I also see analogies with many of the arguments made in favour of environmental sustainability. “Ecosystem services”, for example, quantifies the many goods and services that natural systems provide us for free (e.g. stormwater management, flood protection, pollination, etc.) in terms of their financial value. The concept of “biodiversity offsetting” sometimes requires that biodiversity be quantified in terms of its economic value. These can be very useful metrics if used in the proper context and can serve many useful purposes. But if the living world is quantified and reduced in only this way, doesn’t it diminish its essential or ultimate value? I think so. Biodiversity and natural systems have value beyond just the monetary. It may well take a degree in philosophy for people to understand that its possible for the value of nature to lie beyond the needs and wants of one particular species (ours); there are, after all, millions of species other than Homo sapiens. (Gasp!)
The British writer and environmentalist George Monbiot said it best (no surprise), when he planted his foot firmly in the ground and proclaimed that the reason why we fight for the living world is not because of our bank account but because of love:
“I have asked meetings of green-minded people to raise their hands if they became defenders of nature because they were worried about the state of their bank accounts. Never has one hand appeared. Yet I see the same people base their appeal to others on the argument that they will lose money if we don’t protect the natural world.
Such claims are factual, but they are also dishonest: we pretend that this is what animates us, when in most cases it does not. The reality is that we care because we love. Nature appealed to our hearts, when we were children, long before it appealed to our heads, let alone our pockets. Yet we seem to believe we can persuade people to change their lives through the cold, mechanical power of reason, supported by statistics.”
The reason why we should care about the natural environment lies outside the goods and services these ecosystems provide us or their perceived financial value.

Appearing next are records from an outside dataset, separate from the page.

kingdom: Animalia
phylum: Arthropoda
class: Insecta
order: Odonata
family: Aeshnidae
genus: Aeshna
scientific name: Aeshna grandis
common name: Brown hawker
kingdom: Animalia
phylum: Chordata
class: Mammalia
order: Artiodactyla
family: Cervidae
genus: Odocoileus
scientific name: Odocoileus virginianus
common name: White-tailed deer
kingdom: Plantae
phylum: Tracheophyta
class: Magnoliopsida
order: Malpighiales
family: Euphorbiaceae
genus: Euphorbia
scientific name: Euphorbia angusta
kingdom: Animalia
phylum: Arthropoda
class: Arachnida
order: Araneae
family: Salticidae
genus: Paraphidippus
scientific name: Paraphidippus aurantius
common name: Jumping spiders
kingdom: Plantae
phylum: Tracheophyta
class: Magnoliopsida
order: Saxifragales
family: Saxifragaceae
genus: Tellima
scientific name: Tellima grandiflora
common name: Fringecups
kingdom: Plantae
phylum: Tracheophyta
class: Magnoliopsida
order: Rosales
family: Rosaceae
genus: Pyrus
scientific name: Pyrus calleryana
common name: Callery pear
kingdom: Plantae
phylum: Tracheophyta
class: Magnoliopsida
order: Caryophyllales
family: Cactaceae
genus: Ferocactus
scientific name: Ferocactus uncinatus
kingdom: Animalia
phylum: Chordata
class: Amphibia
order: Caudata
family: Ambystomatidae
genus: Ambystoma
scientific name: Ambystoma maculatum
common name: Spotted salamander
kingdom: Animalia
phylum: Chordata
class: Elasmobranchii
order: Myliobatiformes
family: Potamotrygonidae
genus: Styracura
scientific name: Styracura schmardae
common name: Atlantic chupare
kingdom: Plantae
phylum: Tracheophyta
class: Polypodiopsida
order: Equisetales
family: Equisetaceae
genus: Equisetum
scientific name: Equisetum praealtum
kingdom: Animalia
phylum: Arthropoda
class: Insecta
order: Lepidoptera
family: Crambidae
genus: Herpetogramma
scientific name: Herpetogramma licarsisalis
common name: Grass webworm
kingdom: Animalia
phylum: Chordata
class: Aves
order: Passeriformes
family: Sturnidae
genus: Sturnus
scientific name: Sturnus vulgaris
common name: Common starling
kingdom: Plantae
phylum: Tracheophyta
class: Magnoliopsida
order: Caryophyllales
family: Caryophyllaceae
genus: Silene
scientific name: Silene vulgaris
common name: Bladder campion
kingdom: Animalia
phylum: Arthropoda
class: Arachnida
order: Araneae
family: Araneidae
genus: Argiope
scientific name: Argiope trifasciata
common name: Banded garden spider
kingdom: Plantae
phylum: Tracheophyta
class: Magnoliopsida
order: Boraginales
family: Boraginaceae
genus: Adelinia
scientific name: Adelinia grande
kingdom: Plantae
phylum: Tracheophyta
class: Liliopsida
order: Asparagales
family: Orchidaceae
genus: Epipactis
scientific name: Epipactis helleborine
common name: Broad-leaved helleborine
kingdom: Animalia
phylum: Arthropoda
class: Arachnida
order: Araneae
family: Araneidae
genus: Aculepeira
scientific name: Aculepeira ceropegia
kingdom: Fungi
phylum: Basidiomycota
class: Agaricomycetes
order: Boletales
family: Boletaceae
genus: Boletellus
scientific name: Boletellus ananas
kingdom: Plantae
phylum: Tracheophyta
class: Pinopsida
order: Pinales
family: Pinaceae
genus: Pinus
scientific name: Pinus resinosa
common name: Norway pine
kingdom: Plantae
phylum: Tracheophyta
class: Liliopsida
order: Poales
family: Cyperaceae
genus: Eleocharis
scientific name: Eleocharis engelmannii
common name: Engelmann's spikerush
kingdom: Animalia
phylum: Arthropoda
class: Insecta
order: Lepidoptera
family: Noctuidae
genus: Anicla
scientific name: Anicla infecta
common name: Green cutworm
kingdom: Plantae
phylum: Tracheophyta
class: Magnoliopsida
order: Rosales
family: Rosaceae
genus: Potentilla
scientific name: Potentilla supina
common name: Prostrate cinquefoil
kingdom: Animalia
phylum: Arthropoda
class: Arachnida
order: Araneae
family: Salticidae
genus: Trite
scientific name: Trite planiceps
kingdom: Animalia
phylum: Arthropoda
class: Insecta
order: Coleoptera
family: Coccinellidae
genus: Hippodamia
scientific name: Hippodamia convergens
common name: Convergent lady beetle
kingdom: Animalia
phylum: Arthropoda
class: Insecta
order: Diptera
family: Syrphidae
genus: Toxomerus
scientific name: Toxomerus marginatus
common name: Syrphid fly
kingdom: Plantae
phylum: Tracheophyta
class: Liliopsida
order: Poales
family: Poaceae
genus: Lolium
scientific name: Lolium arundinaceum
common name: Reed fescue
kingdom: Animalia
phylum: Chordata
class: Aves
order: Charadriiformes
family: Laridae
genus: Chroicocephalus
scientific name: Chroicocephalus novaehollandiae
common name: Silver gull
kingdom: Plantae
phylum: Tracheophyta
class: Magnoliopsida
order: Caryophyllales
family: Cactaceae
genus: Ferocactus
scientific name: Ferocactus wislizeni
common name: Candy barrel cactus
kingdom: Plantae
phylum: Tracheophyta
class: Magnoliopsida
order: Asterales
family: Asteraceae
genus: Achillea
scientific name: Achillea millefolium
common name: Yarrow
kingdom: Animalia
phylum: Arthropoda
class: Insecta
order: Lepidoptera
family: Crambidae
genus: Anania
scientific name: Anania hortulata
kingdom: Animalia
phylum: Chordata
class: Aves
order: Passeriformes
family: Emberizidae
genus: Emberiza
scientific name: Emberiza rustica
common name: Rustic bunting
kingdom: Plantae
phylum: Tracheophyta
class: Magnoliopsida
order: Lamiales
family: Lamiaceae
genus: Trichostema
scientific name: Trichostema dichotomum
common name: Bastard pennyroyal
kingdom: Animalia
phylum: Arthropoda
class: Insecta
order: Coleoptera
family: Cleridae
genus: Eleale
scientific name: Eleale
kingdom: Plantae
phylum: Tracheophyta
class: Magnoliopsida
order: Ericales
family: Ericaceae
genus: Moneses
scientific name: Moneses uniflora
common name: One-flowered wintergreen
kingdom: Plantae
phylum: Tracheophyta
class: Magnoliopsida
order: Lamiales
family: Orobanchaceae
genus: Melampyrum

There are some scientists (primarily those of the natural sciences), however, who do get it. And it is here, ironically, that I think people like Mr. Wildeman could take a page out of their playbook to justify the value of the liberal arts. Evolutionary biologist Richard Dawkins once remarked that “justifying space exploration because we get non-stick frying pans is like justifying music because it is good exercise for the violinist’s right arm.”
Both the natural sciences and the humanities – from philosophy to art to literature – have intrinsic value, much like the natural world itself. They do not have to be justified as a means to an end; they are ends in their own right.